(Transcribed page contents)
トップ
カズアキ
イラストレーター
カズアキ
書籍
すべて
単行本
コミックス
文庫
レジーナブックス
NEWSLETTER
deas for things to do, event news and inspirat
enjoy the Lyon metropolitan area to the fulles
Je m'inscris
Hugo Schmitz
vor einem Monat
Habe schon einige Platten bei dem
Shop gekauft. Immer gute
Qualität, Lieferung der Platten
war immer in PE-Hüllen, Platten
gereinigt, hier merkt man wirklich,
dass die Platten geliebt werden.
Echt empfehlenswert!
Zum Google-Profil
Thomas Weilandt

§ TASK PROMPT
Every record must be written out again without any change.

§ TASK RESPONSE
トップ
カズアキ
イラストレーター
カズアキ
書籍
すべて
単行本
コミックス
文庫
レジーナブックス
NEWSLETTER
deas for things to do, event news and inspirat
enjoy the Lyon metropolitan area to the fulles
Je m'inscris
Hugo Schmitz
vor einem Monat
Habe schon einige Platten bei dem
Shop gekauft. Immer gute
Qualität, Lieferung der Platten
war immer in PE-Hüllen, Platten
gereinigt, hier merkt man wirklich,
dass die Platten geliebt werden.
Echt empfehlenswert!
Zum Google-Profil
Thomas Weilandt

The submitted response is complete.